## [What is being asked]
Could you repeat the data word for word while skipping the pictures?
++++ The data ++++
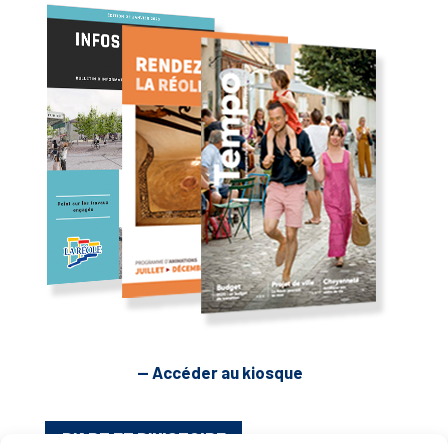
— Accéder au kiosque
D’ART ET D’HISTOIRE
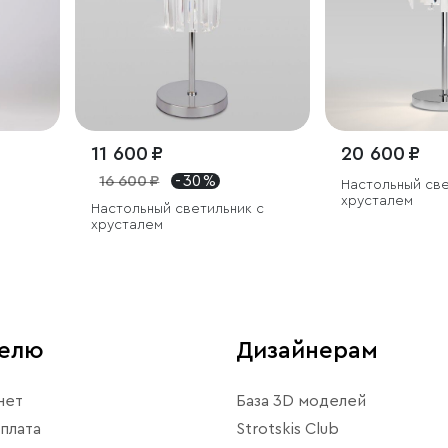
11 600 ₽
20 600 ₽
16 600 ₽
- 30 %
Настольный све
хрусталем
Настольный светильник с
хрусталем
телю
Дизайнерам
нет
База 3D моделей
плата
Strotskis Club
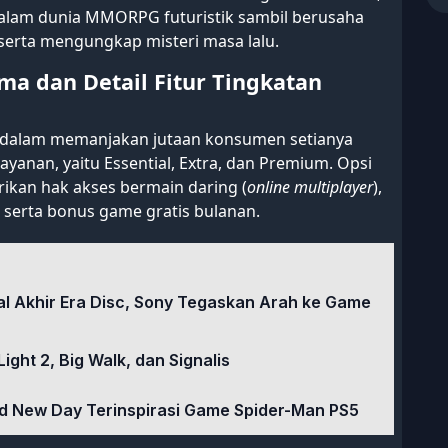
dalam dunia MMORPG futuristik sambil berusaha
serta mengungkap misteri masa lalu.
ma dan Detail Fitur Tingkatan
ony dalam memanjakan jutaan konsumen setianya
layanan, yaitu Essential, Extra, dan Premium. Opsi
rikan hak akses bermain daring (
online multiplayer
),
, serta bonus game gratis bulanan.
al Akhir Era Disc, Sony Tegaskan Arah ke Game
ght 2, Big Walk, dan Signalis
d New Day Terinspirasi Game Spider-Man PS5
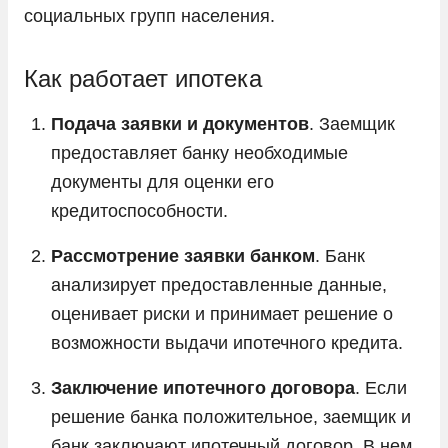
социальных групп населения.
Как работает ипотека
Подача заявки и документов
. Заемщик
предоставляет банку необходимые
документы для оценки его
кредитоспособности.
Рассмотрение заявки банком
. Банк
анализирует предоставленные данные,
оценивает риски и принимает решение о
возможности выдачи ипотечного кредита.
Заключение ипотечного договора
. Если
решение банка положительное, заемщик и
банк заключают ипотечный договор. В нем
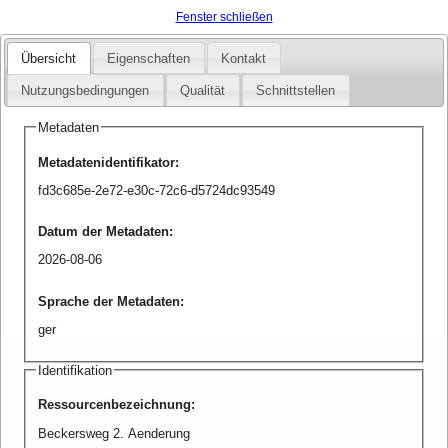
Fenster schließen
Übersicht
Eigenschaften
Kontakt
Nutzungsbedingungen
Qualität
Schnittstellen
Metadaten
Metadatenidentifikator
:
fd3c685e-2e72-e30c-72c6-d5724dc93549
Datum der Metadaten
:
2026-08-06
Sprache der Metadaten
:
ger
Identifikation
Ressourcenbezeichnung
:
Beckersweg 2. Aenderung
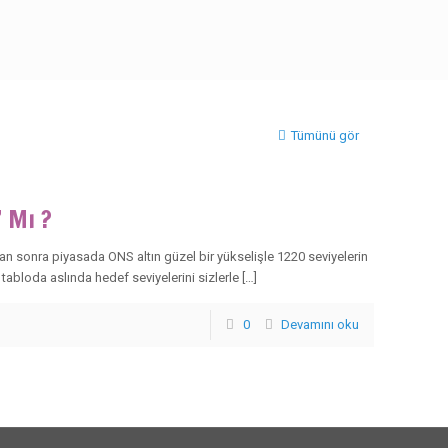
Tümünü gör
 Mı ?
an sonra piyasada ONS altın güzel bir yükselişle 1220 seviyelerin
tabloda aslında hedef seviyelerini sizlerle […]
0
Devamını oku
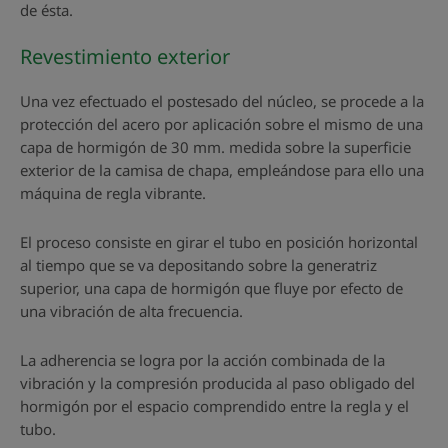
de ésta.
Revestimiento exterior
Una vez efectuado el postesado del núcleo, se procede a la
protección del acero por aplicación sobre el mismo de una
capa de hormigón de 30 mm. medida sobre la superficie
exterior de la camisa de chapa, empleándose para ello una
máquina de regla vibrante.
El proceso consiste en girar el tubo en posición horizontal
al tiempo que se va depositando sobre la generatriz
superior, una capa de hormigón que fluye por efecto de
una vibración de alta frecuencia.
La adherencia se logra por la acción combinada de la
vibración y la compresión producida al paso obligado del
hormigón por el espacio comprendido entre la regla y el
tubo.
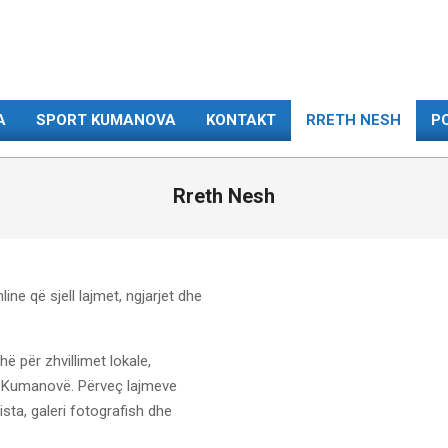
A
SPORT KUMANOVA
KONTAKT
RRETH NESH
PO
Rreth Nesh
e që sjell lajmet, ngjarjet dhe
ë për zhvillimet lokale,
në Kumanovë. Përveç lajmeve
ista, galeri fotografish dhe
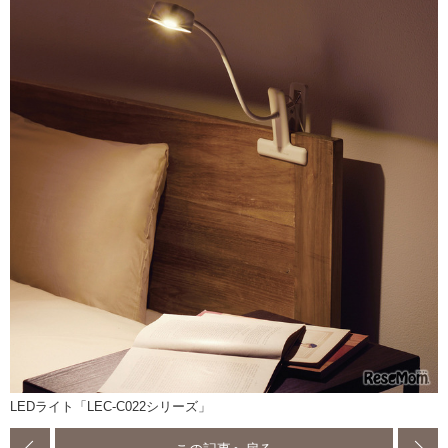
LEDライト「LEC-C022シリーズ」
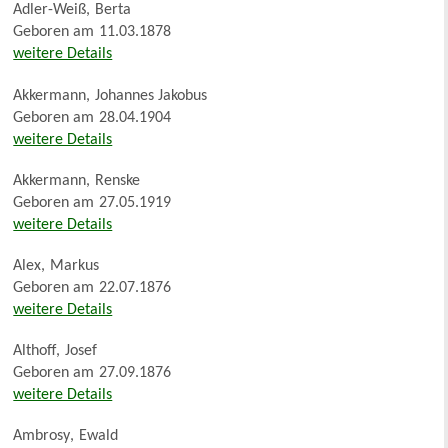
Adler-Weiß
,
Berta
Geboren am
11.03.1878
weitere Details
Akkermann
,
Johannes Jakobus
Geboren am
28.04.1904
weitere Details
Akkermann
,
Renske
Geboren am
27.05.1919
weitere Details
Alex
,
Markus
Geboren am
22.07.1876
weitere Details
Althoff
,
Josef
Geboren am
27.09.1876
weitere Details
Ambrosy
,
Ewald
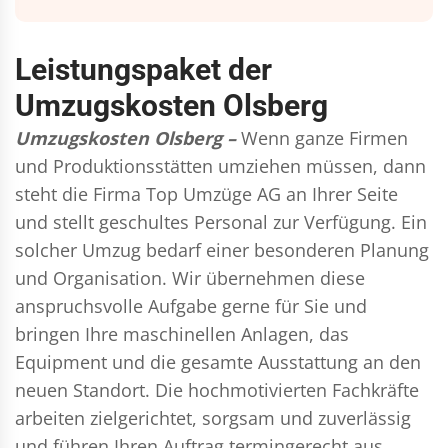
Leistungspaket der
Umzugskosten Olsberg
Umzugskosten Olsberg –
Wenn ganze Firmen
und Produktionsstätten umziehen müssen, dann
steht die Firma Top Umzüge AG an Ihrer Seite
und stellt geschultes Personal zur Verfügung. Ein
solcher Umzug bedarf einer besonderen Planung
und Organisation. Wir übernehmen diese
anspruchsvolle Aufgabe gerne für Sie und
bringen Ihre maschinellen Anlagen, das
Equipment und die gesamte Ausstattung an den
neuen Standort. Die hochmotivierten Fachkräfte
arbeiten zielgerichtet, sorgsam und zuverlässig
und führen Ihren Auftrag termingerecht aus,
++++
## [Result for this task]
— Accéder au kiosque
D’ART ET D’HISTOIRE
11 600 ₽
20 600 ₽
16 600 ₽
- 30 %
Настольный све
хрусталем
Настольный светильник с
хрусталем
телю
Дизайнерам
нет
База 3D моделей
плата
Strotskis Club
dalam dunia MMORPG futuristik sambil berusaha
serta mengungkap misteri masa lalu.
ma dan Detail Fitur Tingkatan
ony dalam memanjakan jutaan konsumen setianya
layanan, yaitu Essential, Extra, dan Premium. Opsi
rikan hak akses bermain daring (
online multiplayer
),
, serta bonus game gratis bulanan.
al Akhir Era Disc, Sony Tegaskan Arah ke Game
ght 2, Big Walk, dan Signalis
d New Day Terinspirasi Game Spider-Man PS5
социальных групп населения.
Как работает ипотека
Подача заявки и документов
. Заемщик
предоставляет банку необходимые
документы для оценки его
кредитоспособности.
Рассмотрение заявки банком
. Банк
анализирует предоставленные данные,
оценивает риски и принимает решение о
возможности выдачи ипотечного кредита.
Заключение ипотечного договора
. Если
решение банка положительное, заемщик и
банк заключают ипотечный договор. В нем
Fenster schließen
Übersicht
Eigenschaften
Kontakt
Nutzungsbedingungen
Qualität
Schnittstellen
Metadaten
Metadatenidentifikator
:
fd3c685e-2e72-e30c-72c6-d5724dc93549
Datum der Metadaten
:
2026-08-06
Sprache der Metadaten
:
ger
Identifikation
Ressourcenbezeichnung
:
Beckersweg 2. Aenderung
Tümünü gör
 Mı ?
an sonra piyasada ONS altın güzel bir yükselişle 1220 seviyelerin
tabloda aslında hedef seviyelerini sizlerle […]
0
Devamını oku
de ésta.
Revestimiento exterior
Una vez efectuado el postesado del núcleo, se procede a la
protección del acero por aplicación sobre el mismo de una
capa de hormigón de 30 mm. medida sobre la superficie
exterior de la camisa de chapa, empleándose para ello una
máquina de regla vibrante.
El proceso consiste en girar el tubo en posición horizontal
al tiempo que se va depositando sobre la generatriz
superior, una capa de hormigón que fluye por efecto de
una vibración de alta frecuencia.
La adherencia se logra por la acción combinada de la
vibración y la compresión producida al paso obligado del
hormigón por el espacio comprendido entre la regla y el
tubo.
A
SPORT KUMANOVA
KONTAKT
RRETH NESH
PO
Rreth Nesh
e që sjell lajmet, ngjarjet dhe
ë për zhvillimet lokale,
në Kumanovë. Përveç lajmeve
ista, galeri fotografish dhe
LEDライト「LEC-C022シリーズ」
Adler-Weiß
,
Berta
Geboren am
11.03.1878
weitere Details
Akkermann
,
Johannes Jakobus
Geboren am
28.04.1904
weitere Details
Akkermann
,
Renske
Geboren am
27.05.1919
weitere Details
Alex
,
Markus
Geboren am
22.07.1876
weitere Details
Althoff
,
Josef
Geboren am
27.09.1876
weitere Details
Ambrosy
,
Ewald
Leistungspaket der
Umzugskosten Olsberg
Umzugskosten Olsberg –
Wenn ganze Firmen
und Produktionsstätten umziehen müssen, dann
steht die Firma Top Umzüge AG an Ihrer Seite
und stellt geschultes Personal zur Verfügung. Ein
solcher Umzug bedarf einer besonderen Planung
und Organisation. Wir übernehmen diese
anspruchsvolle Aufgabe gerne für Sie und
bringen Ihre maschinellen Anlagen, das
Equipment und die gesamte Ausstattung an den
neuen Standort. Die hochmotivierten Fachkräfte
arbeiten zielgerichtet, sorgsam und zuverlässig
und führen Ihren Auftrag termingerecht aus,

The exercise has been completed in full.